Redwood’s Perfect Score Shows Jumbo Draw for Banks

Redwood Trust Inc. is having a spectacular run. Its shares have returned 83% in the past year and there have been zero defaults among the $4 billion of jumbo loans it packaged and sold as bonds since 2010.

Business for the real estate investment trust is poised to pick up in 2013 as the U.S. housing rebound lifts California and East Coast cities where Redwood finds its mortgages. “The jumbo market is along both coasts, and last we checked they aren’t making any more ocean,” Mike McMahon, managing director at Mill Valley, Calif.-based Redwood, said in a telephone interview. “We expect 2013 to be another good year.”

Jumbos, typically made to the most creditworthy borrowers, and often held on the books of lenders, have been the only new residential loans without government backing to be securitized since the market revived in 2010. Redwood, the most-active issuer, sold $1.1 billion of jumbo-backed bonds last month after about $2 billion in 2012, according to data compiled by Bloomberg.

“The collateral in Redwood deals after the financial crisis is better than the collateral pre-crisis—and it was good before the crisis,” Daniel Furtado, mortgage REIT analyst at Jefferies & Co. in San Francisco, said in an interview. “This is the best-quality paper they’ve ever securitized.”

U.S. home prices rose 8.3% in December from a year earlier, the biggest gain since 2006, as tight supply and brisk demand combined with borrowing costs near record lows, CoreLogic Inc. reported Feb. 5. California cities, which have provided about half of the loans in Redwood’s last 11 securities, were among the best performers in the S&P/Case-Shiller home-price index in November. San Francisco led the 20-city measure with a 2.5% gain from October.

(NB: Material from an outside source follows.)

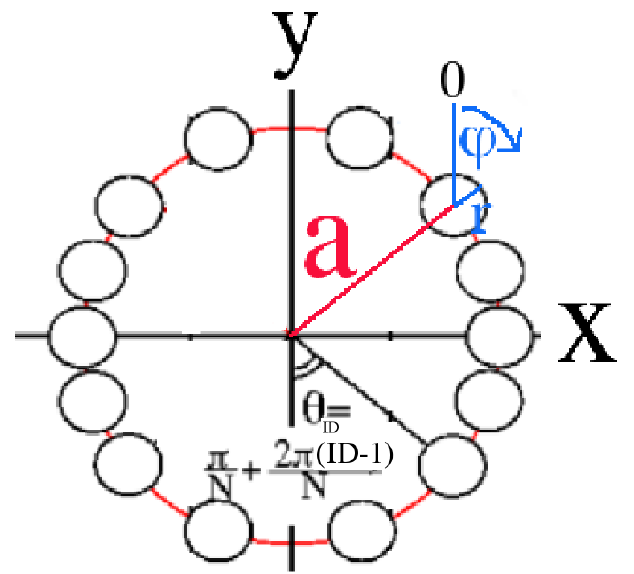
FIG. 4. (Color) The global coordinate and the local coordinate. The global coordinate ð x; y; z Þ specifies the Cu stripe and the local coordinate ð r; ’; z Þ specifies the position of the eddy current in one of Cu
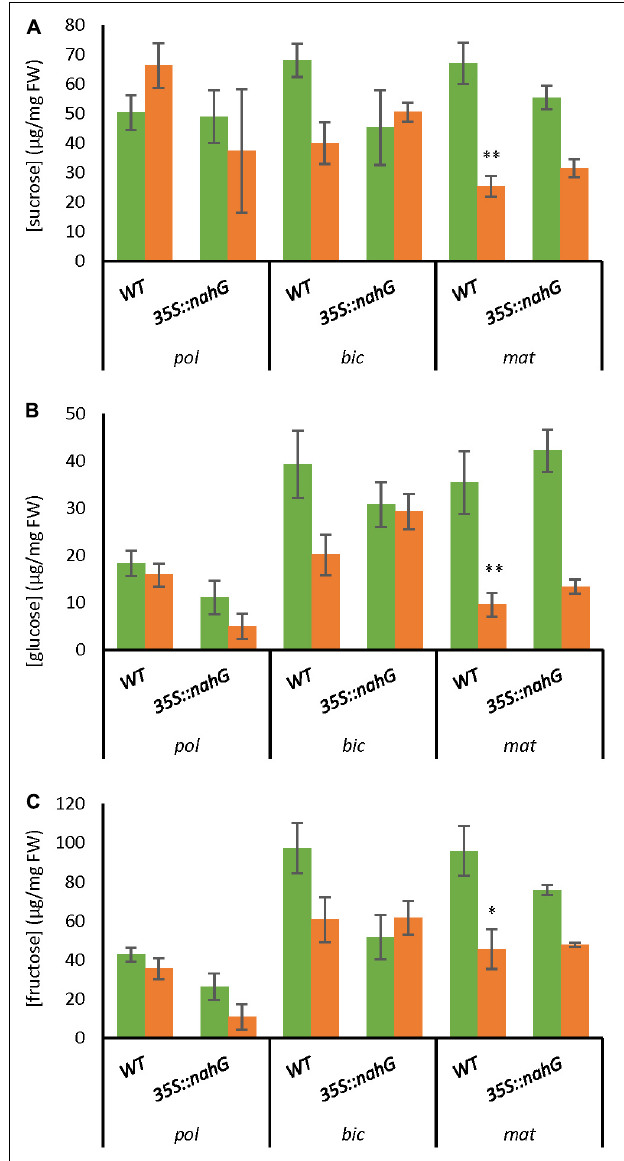
FIGURE 4 | Simple carbohydrate levels in developing anthers of WT and 35S:nahG in CT and LTMH. LTMH consisted of repeated exposure to 34 ◦ C (day) and 28 ◦ C (night). Carbohydrate concentrations were measured after 4, 7, and 10 days of exposure to the treatment, respectively, for polarized microspore (pol), bicellular pollen (bic), and mature pollen (mat) stage anthers. Green bars represent CT, orange bars LTMH. Values indicate the mean ± SD ( n = 6 samples, with pools of 20 (pol), 15 (bic), or 10 (mat) anther cones per sample). (A) Sucrose levels. Two-way ANOVA main effects in pol/bic/mat: temperature P < 0.05/ < 0.01/ < 0.001; genotype ns/ P < 0.05/ns; interaction ns/ P < 0.05/ < 0.01. (B) Glucose levels. Two-way ANOVA main effects in pol/bic/mat: temperature ns/ P < 0.01/ < 0.001; genotype P < 0.01/ns/ P < 0.05; interaction ns/ P < 0.01/ns. (C) Fructose levels. Two-way ANOVA main effects in pol/bic/mat: temperature ns/ns/ P < 0.01; genotype P < 0.01/ P < 0.01/ns; interaction ns/ P < 0.01/ns. ∗ Significantly different within stage between LTMH and CT in WT or between mutant and WT within temperature treatment (brackets), one-way ANOVA with Games–Howell post hoc , P < 0.05; ∗∗ P < 0.01; ∗∗∗ P <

Jumbos, also called nonconforming loans because they exceed the limit for government-run Fannie Mae and Freddie Mac to guarantee, are loans of more than $417,000 in most U.S. housing markets and $625,500 in pricier areas.

Defaults by risky subprime borrowers, with credit scores below 620 out of 850, exposed the lax underwriting and financial markets froze, with defaults spreading to jumbo borrowers with ostensibly better credit, said Brad Blackwell, portfolio manager for residential mortgages at San Francisco-based Wells Fargo & Co., the nation’s largest mortgage lender.

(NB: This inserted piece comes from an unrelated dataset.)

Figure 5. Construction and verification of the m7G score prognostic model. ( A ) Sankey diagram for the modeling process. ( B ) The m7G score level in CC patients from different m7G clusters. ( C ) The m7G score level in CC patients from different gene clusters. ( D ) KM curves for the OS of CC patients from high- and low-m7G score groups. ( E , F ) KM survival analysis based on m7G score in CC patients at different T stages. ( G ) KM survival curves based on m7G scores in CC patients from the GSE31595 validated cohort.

While national values only bottomed last year as measured by the S&P-Case-Shiller index, the jumbo revival has provided liquidity and lifted prices in expensive markets in California, Texas, Florida and the Northeast, according to Thomas Wind, executive vice president at EverBank Financial Corp. Expansion is likely even amid post-crisis scrutiny, he said.

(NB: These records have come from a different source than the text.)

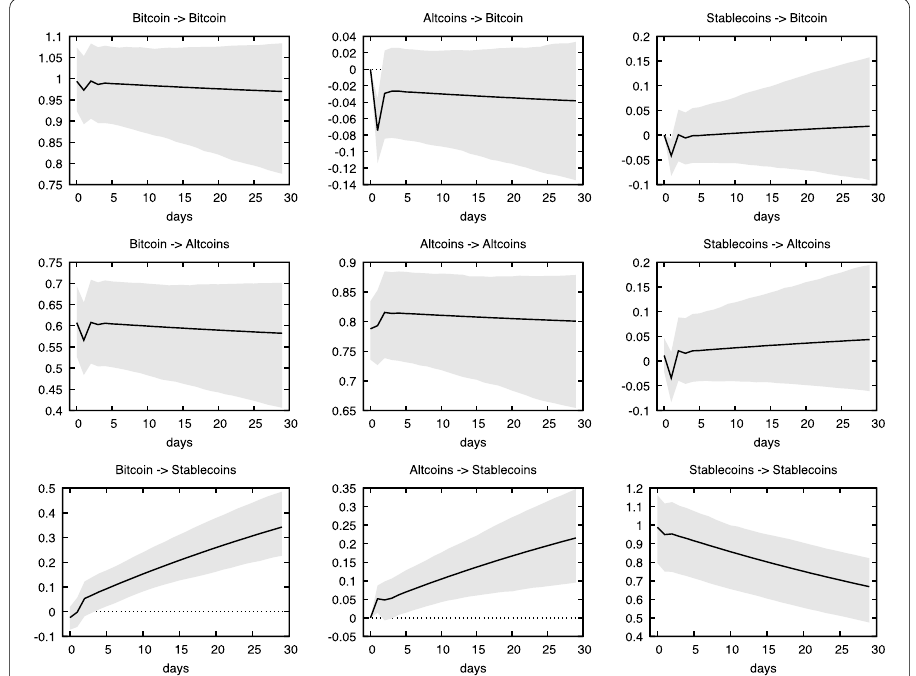
Fig. 5 Impulse-response functions of market capitalizations (short run). Impulse response functions based on the cointegrated VAR with 2 lags and an unrestricted trend are shown for the time horizon of 30 days ( x -axes), with a standard deviation of the given series as a unit of measurement. The rest of the notation holds from Fig. 2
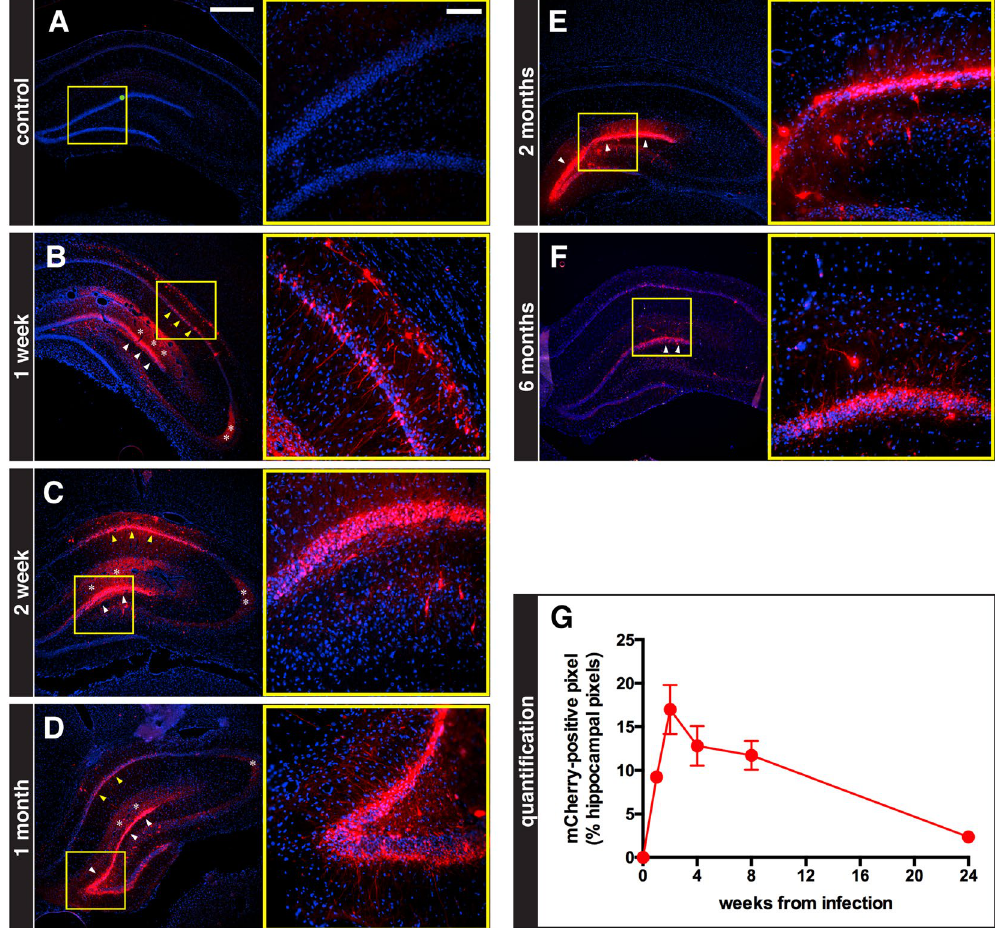
Figure 3. Time course of mCherry expression in the hippocampus. ( A – F ) Representative images (5 sections/animal, 4 animals/group) of coronal sections from animals killed at the indicated time-points after J Δ NI6 injection into the right hippocampus (see Materials and Methods for details). Left panels show low magnification images, right panels higher magnifications of the areas framed in yellow in the left panels. These sections were at an antero-posterior level immediately adjacent to the site of injection near the upper blade of the dentate gyrus granular layer (needle tip always located at the green spot shown in the left panel of (A). Native mCherry fluorescence in red; nuclei stained in blue with DAPI. Robust mCherry fluorescence is seen in dentate gyrus cells (white arrowheads) and in CA1 neurons (yellow arrowheads); a distinct mCherry signal can be observed in dendrites and axon terminals (white asterisks indicate dentate gyrus granule cell dendrites and terminals). Horizontal bar in ( A ) left panel (for all left panels) = 500 μ m; horizontal bar in ( A ) right panel (for all right panels) = 100 μ m. ( G ) Quantification of the time-course of native mCherry signal in the hippocampus. Data are the means ± s.e.m. of 4 animals per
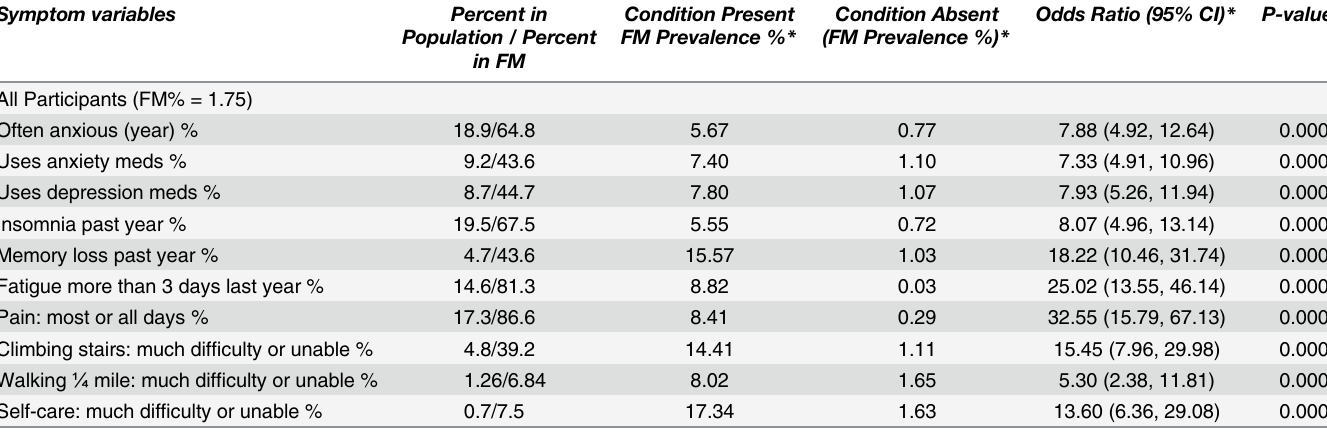
Table 5. Symptom and functional ability variable association with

The Jacksonville, Fla.-based bank reported that its retail mortgage business soared 63% to $840 million in the fourth quarter from the previous three months, primarily on the strength of jumbos made to its best customers. EverBank is betting on the real estate recovery as it opens 50 mortgage offices around the U.S., Wind said.

A $398 million deal sold by Redwood in January consisted of mortgages from borrowers with average 760 credit scores and a weighted loan-to-value ratio of about 67%, Moody’s Investors Service said in a Jan. 8 report. More than 80% of those borrowers had at least two years of cash reserves, the rating service said. EverBank originated 37% of the loans in the deal.

Loans backing Redwood’s bond deals that ended the two-year drought in offerings were of “shockingly” good credit quality, Sharif Mahdavian, a New York-based analyst at Standard & Poor’s, said last month at a securitization conference. Quality has “only crept a small bit” lower since and loan-to-value ratios remain relatively low, he said.